Singapore’s Marina Bay Sands (MBS) has secured a S$12 billion ($9 billion) multi-tranche loan, the largest syndicated loan in Singapore’s history, to refinance existing debt and fund an expansion of its casino resort, reports Bloomberg.
The loan, coordinated by DBS Group Holdings, Malayan Banking (Maybank), Oversea-Chinese Banking Corp (OCBC), and United Overseas Bank (UOB), saw participation from 22 other lenders, according to sources familiar with the matter. The financing surpasses a S$9.3 billion loan from 2012, which funded the acquisition of Fraser & Neave by Thai billionaire Charoen Sirivadhanabhakdi’s TCC Assets.
Initially announced in 2019 at $3.4 billion, the cost of the Marina Bay Sands expansion has now ballooned to $8 billion. The investment will go toward casino upgrades, luxury hotels, entertainment venues, and conference facilities as part of Singapore’s broader push to position itself as a premier global tourism and business destination.

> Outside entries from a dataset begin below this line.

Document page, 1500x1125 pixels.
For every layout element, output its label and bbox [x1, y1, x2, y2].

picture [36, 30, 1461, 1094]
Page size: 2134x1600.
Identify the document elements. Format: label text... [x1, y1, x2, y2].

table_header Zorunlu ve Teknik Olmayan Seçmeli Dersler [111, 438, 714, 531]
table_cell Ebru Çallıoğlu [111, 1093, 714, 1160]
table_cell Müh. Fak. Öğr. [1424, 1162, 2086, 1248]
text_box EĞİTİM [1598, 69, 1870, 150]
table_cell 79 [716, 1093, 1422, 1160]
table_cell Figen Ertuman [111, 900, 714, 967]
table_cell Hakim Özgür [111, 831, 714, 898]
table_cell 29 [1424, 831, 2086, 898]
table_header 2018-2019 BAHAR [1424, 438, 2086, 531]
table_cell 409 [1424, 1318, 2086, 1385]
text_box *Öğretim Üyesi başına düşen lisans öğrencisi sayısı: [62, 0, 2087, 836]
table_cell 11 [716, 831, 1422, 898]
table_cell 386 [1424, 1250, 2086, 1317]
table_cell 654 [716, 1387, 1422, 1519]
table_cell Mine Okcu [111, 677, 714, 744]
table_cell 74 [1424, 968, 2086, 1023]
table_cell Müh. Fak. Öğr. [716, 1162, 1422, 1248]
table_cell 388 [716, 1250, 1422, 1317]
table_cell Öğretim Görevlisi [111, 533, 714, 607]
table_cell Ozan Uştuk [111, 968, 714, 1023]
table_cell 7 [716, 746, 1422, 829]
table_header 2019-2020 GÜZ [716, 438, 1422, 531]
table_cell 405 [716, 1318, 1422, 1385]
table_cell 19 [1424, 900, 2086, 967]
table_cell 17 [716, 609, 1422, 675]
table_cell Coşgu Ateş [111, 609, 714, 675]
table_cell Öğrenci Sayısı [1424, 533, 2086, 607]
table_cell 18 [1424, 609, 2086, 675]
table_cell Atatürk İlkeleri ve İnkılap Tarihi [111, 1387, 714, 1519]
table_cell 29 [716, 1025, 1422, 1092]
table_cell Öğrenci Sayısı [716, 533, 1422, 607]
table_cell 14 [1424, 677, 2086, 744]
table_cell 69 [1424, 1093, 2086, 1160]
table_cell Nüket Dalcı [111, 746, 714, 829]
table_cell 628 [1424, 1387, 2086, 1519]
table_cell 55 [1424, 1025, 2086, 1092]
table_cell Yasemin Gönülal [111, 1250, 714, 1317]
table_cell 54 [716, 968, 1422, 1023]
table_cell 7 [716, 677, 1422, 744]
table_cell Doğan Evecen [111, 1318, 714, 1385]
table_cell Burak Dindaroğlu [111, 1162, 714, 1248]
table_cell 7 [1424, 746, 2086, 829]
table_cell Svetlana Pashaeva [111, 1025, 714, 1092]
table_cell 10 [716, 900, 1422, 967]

The expansion comes as Singapore’s tourism industry rebounds strongly from the COVID-19 pandemic. International visitor arrivals rose 21% in 2024 to 16.5 million, led by tourists from China, Indonesia, and India.
A Marina Bay Sands representative declined to comment on the loan, telling Bloomberg the company had no information to provide at this time. Parent company Las Vegas Sands Corp. has yet to respond to inquiries about the deal.
The Marina Bay Sands expansion is expected to attract high-value travelers and bolster Singapore’s hospitality, gaming, and entertainment sectors as the city-state continues its post-pandemic economic recovery.